Find the area it encloses.
r = 5cos(θ)
What are the limits of theta? How do you deal with negative r from theta = 90 to 270 degrees?
Isn't that just a circle with diameter from (0,0) to (5,0) ?
area would be π(5/2)^2 = 25π/4
We know from converting from polar to rectangular ...
r √(x^2 + y^2) , x = rcosØ , and y = rsinØ
so
rcosØ = x
cosØ = x/r
5cosØ = 5x/r
and
√(x^2 + y^2) = 5x/(√(x^2 + y^2))
cross-multiply
x^2 + y^2 = 5x
which is a circle as described in previous reply.
To find the area enclosed by the curve defined by the equation r = 5cos(θ), you can use the formula for finding the area of a polar curve.
The general formula for finding the area enclosed by a polar curve is given by:
A = (1/2)∫[a, b] (r(θ))^2 dθ
Where r(θ) is the polar function and a, b are the angles of rotation that enclose the desired region.
For the given equation r = 5cos(θ), we need to determine the angle values that enclose the desired region.

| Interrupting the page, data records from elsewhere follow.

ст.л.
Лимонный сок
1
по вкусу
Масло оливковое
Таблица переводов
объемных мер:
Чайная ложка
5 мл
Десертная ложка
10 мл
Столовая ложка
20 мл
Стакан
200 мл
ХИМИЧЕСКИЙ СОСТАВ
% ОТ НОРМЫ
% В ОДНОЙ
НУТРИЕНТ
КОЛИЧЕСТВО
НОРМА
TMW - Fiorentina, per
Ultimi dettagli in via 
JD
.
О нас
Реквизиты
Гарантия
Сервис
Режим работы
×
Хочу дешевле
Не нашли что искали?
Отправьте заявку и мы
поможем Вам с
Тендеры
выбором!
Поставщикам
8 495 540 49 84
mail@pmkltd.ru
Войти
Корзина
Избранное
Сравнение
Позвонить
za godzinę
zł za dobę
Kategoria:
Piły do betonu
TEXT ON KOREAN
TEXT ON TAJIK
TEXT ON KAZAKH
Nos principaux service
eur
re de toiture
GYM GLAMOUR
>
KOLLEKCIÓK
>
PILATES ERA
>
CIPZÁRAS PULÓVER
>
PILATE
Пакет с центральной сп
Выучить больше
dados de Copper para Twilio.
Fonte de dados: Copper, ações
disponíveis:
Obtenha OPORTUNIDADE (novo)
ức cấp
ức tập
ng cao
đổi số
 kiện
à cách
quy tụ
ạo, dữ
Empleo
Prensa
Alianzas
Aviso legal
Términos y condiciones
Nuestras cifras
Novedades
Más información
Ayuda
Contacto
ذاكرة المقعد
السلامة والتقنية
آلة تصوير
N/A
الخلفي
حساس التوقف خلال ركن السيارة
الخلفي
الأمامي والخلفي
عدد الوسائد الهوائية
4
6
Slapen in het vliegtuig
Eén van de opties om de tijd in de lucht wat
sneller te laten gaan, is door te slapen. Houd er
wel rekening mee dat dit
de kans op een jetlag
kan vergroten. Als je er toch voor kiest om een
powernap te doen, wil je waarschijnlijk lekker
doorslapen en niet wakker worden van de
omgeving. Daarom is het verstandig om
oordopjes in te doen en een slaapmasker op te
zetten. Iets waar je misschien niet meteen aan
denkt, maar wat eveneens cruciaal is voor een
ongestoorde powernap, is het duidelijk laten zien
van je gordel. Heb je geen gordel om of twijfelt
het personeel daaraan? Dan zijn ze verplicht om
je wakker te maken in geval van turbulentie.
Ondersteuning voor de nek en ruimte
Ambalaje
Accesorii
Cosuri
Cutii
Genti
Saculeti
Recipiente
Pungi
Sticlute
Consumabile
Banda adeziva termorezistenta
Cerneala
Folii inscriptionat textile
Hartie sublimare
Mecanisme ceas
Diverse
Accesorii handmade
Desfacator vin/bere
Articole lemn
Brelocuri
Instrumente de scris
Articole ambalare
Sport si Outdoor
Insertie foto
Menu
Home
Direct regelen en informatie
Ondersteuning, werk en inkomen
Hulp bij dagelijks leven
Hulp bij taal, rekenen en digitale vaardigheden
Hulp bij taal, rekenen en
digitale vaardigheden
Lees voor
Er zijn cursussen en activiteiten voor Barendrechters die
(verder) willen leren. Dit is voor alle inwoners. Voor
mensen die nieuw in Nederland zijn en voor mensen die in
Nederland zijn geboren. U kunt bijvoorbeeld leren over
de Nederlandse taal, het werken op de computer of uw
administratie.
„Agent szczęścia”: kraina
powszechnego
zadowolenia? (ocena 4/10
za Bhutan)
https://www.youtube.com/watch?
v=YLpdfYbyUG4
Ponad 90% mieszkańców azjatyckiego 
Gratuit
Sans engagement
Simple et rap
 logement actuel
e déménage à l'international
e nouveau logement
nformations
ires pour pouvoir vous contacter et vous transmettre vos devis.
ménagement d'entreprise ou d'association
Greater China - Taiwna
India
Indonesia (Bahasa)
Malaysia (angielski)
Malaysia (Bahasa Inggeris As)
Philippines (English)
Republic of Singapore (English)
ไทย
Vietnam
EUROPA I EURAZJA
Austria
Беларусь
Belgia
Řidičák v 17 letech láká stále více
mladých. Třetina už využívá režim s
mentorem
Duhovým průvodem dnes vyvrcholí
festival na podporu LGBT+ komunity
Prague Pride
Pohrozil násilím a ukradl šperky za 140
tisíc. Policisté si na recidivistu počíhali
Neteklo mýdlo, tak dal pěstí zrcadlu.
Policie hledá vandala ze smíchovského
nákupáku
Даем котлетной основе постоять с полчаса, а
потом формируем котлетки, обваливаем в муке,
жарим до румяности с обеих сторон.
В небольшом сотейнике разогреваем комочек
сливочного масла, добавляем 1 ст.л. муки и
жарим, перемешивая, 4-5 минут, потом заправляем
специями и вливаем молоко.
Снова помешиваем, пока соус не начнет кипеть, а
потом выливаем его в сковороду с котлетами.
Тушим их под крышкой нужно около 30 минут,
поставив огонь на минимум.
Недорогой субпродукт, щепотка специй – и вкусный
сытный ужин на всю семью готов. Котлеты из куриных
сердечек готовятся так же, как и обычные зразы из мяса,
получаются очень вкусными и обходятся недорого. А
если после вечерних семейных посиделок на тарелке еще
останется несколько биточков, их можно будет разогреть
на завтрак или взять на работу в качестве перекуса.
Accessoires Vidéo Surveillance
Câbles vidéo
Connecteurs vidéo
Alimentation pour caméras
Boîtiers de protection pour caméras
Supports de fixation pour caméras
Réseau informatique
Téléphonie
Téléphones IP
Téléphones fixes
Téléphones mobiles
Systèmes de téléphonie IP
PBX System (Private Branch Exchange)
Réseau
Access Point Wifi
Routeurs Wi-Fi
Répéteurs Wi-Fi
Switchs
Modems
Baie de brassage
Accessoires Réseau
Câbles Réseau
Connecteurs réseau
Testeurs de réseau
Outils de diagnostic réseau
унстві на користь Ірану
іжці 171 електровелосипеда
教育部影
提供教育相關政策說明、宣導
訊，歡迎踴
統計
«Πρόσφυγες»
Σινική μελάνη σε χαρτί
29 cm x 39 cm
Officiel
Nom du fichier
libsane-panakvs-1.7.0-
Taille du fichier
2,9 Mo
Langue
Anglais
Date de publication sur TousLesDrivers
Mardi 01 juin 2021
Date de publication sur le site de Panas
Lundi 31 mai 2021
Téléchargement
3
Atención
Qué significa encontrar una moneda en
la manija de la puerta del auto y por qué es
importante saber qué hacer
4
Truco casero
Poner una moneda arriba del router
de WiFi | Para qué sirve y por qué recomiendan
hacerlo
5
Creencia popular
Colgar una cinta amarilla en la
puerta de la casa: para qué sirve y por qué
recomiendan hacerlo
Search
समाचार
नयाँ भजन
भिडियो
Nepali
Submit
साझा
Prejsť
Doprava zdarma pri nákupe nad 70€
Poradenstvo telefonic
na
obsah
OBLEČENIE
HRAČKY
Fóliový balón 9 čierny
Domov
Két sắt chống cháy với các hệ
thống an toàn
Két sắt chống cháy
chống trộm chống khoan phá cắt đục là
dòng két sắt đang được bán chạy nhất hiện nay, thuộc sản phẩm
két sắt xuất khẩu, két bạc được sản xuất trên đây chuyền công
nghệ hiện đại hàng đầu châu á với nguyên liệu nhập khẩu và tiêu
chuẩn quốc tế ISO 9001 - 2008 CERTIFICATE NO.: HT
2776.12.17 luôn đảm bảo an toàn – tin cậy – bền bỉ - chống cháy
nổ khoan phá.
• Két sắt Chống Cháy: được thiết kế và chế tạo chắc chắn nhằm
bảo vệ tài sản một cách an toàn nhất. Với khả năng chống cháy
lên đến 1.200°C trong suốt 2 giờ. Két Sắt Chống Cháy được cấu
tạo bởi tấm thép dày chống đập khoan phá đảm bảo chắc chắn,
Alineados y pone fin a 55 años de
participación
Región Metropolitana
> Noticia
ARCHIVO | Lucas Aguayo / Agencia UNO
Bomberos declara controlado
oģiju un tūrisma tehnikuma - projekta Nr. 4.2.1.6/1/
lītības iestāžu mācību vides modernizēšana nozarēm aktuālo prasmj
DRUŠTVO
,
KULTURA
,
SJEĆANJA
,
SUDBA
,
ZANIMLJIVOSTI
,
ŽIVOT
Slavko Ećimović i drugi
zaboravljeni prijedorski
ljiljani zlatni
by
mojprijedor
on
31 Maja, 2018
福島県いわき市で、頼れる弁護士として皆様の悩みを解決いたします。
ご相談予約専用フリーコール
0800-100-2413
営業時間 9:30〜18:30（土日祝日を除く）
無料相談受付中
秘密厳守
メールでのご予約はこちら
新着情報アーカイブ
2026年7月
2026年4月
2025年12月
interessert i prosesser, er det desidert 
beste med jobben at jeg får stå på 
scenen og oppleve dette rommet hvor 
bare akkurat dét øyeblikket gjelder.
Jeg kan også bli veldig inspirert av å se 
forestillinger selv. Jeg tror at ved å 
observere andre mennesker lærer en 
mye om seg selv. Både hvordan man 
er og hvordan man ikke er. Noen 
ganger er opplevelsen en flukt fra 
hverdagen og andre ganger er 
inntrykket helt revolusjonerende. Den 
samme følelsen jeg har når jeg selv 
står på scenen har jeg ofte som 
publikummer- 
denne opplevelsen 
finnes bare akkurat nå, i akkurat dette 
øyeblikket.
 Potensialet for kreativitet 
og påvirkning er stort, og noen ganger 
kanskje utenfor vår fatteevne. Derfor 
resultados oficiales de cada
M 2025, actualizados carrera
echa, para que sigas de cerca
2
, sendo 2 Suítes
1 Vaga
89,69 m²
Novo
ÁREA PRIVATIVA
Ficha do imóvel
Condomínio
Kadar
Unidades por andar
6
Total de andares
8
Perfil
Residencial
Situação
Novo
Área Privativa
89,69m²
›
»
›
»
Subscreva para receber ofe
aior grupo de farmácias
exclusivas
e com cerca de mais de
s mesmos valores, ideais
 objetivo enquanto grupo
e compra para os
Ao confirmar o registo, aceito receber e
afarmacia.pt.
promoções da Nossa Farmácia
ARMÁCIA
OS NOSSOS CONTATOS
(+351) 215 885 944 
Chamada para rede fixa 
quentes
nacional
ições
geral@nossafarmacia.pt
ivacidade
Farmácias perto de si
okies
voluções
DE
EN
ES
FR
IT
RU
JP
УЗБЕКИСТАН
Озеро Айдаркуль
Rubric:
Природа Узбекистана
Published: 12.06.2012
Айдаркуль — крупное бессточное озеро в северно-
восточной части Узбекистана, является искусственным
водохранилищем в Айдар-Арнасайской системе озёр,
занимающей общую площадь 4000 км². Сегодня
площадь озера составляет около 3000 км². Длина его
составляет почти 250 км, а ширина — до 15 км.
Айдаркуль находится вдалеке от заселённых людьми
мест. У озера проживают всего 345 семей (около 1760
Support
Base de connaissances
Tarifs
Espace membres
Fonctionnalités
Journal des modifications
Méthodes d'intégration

To do this, we find the points of intersection of the curve with itself.
To find the points of intersection, we set the equation equal to itself and solve for θ:
5cos(θ) = 5cos(θ)
This equation is true for any value of θ. Therefore, the curve intersects itself at all angles.
Since the curve intersects itself at all angles, the desired region is the entire curve.
Now we can calculate the area using the formula:
A = (1/2)∫[0, 2π] (5cos(θ))^2 dθ
Simplifying the equation:
A = (1/2)∫[0, 2π] 25cos^2(θ) dθ
Applying the half-angle identity for cosine:
A = (1/2)∫[0, 2π] 25(1 + cos(2θ))/2 dθ
Simplifying further:
A = (25/4)∫[0, 2π] (1 + cos(2θ)) dθ
The integral of (1 + cos(2θ)) with respect to θ is:
A = (25/4) [θ + (1/2)sin(2θ)] |[0, 2π]
Evaluating the integral at the limits:
A = (25/4) [(2π + (1/2)sin(4π)) - (0 + (1/2)sin(0))]
Simplifying:
A = (25/4) [2π + 0 - 0 - 0]
A = (25/4) * 2π
A = (25/2)π
Therefore, the area enclosed by the curve r = 5cos(θ) is (25/2)π square units.